» **Exercise**:
Every line of the data below must be output exactly, with images left out.

» **Supplied data**:
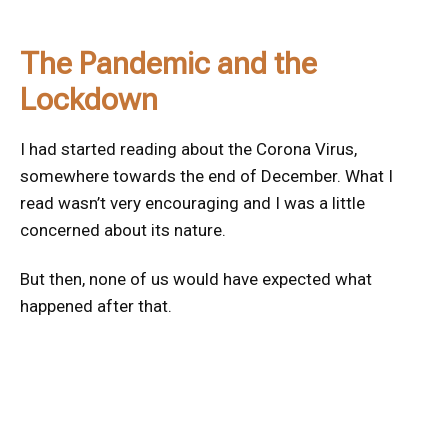
The Pandemic and the
Lockdown
I had started reading about the Corona Virus,
somewhere towards the end of December. What I
read wasn’t very encouraging and I was a little
concerned about its nature.
But then, none of us would have expected what
happened after that.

» **Worked solution**:
The Pandemic and the
Lockdown
I had started reading about the Corona Virus,
somewhere towards the end of December. What I
read wasn’t very encouraging and I was a little
concerned about its nature.
But then, none of us would have expected what
happened after that.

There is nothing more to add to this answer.